_WHAT YOU NEED TO DO_: Omit the pictures and copy the entries exactly.

_Collected data entries_:
========================

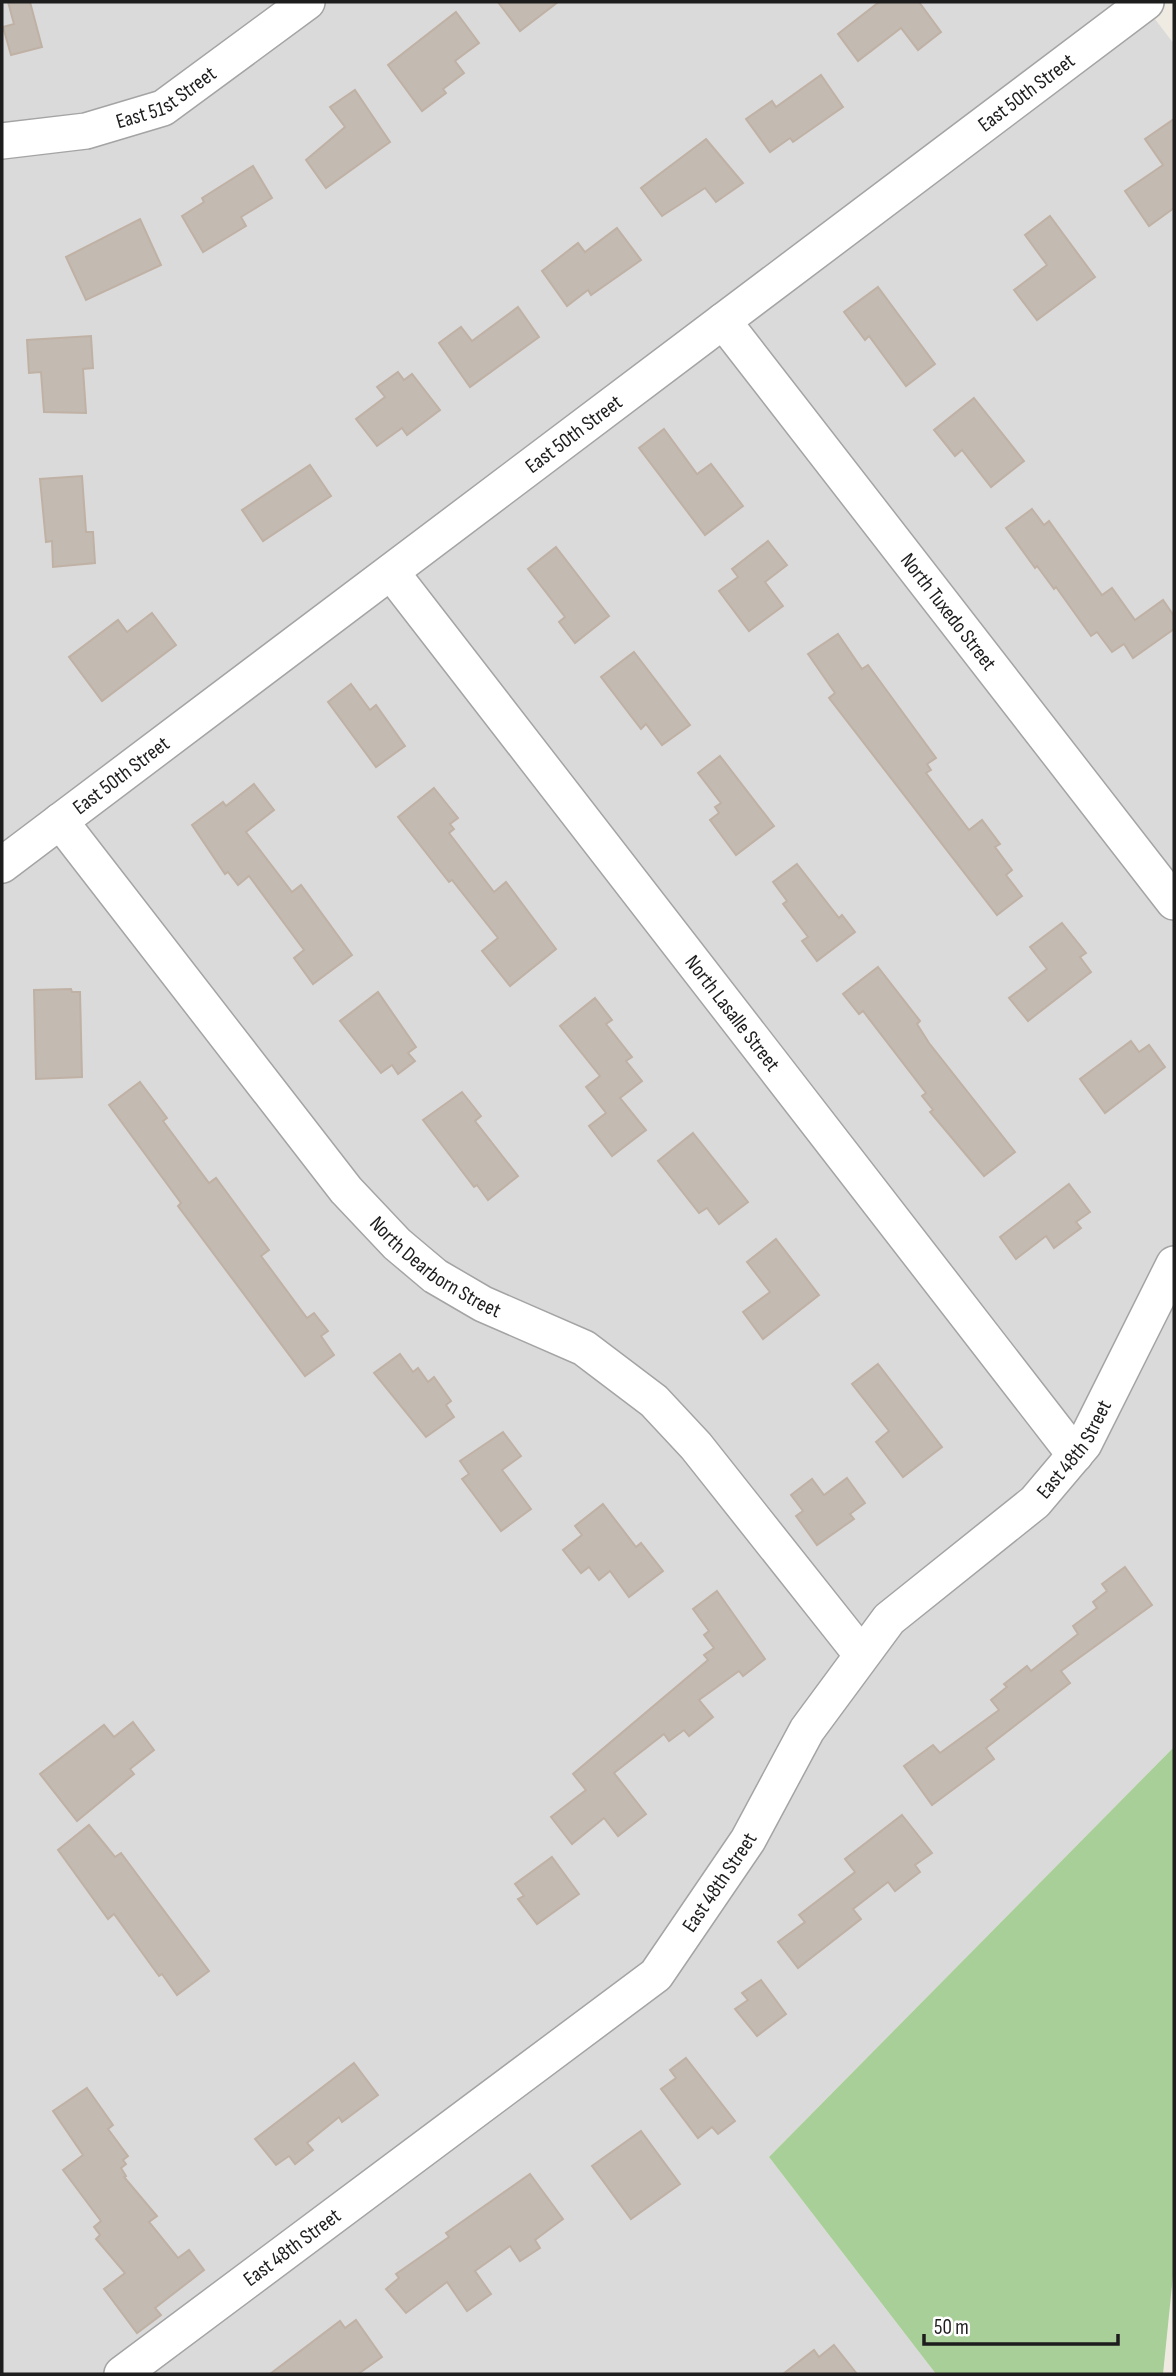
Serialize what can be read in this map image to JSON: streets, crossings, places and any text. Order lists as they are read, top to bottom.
{
  "streets": {
    "street": [
      "East 50th Street",
      "East 51st Street",
      "North Tuxedo Street",
      "North Lasalle Street",
      "North Dearborn Street",
      "East 48th Street"
    ]
  },
  "crossings": [
    ["East 50th Street", "North Tuxedo Street"],
    ["East 50th Street", "North Lasalle Street"],
    ["East 50th Street", "North Dearborn Street"],
    ["North Lasalle Street", "East 48th Street"],
    ["North Dearborn Street", "East 48th Street"]
  ],
  "scale_bar": "50 m"
}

========================

_YOUR RESPONSE_:
Serialize what can be read in this map image to JSON: streets, crossings, places and any text. Order lists as they are read, top to bottom.
{
  "streets": {
    "street": [
      "East 50th Street",
      "East 51st Street",
      "North Tuxedo Street",
      "North Lasalle Street",
      "North Dearborn Street",
      "East 48th Street"
    ]
  },
  "crossings": [
    ["East 50th Street", "North Tuxedo Street"],
    ["East 50th Street", "North Lasalle Street"],
    ["East 50th Street", "North Dearborn Street"],
    ["North Lasalle Street", "East 48th Street"],
    ["North Dearborn Street", "East 48th Street"]
  ],
  "scale_bar": "50 m"
}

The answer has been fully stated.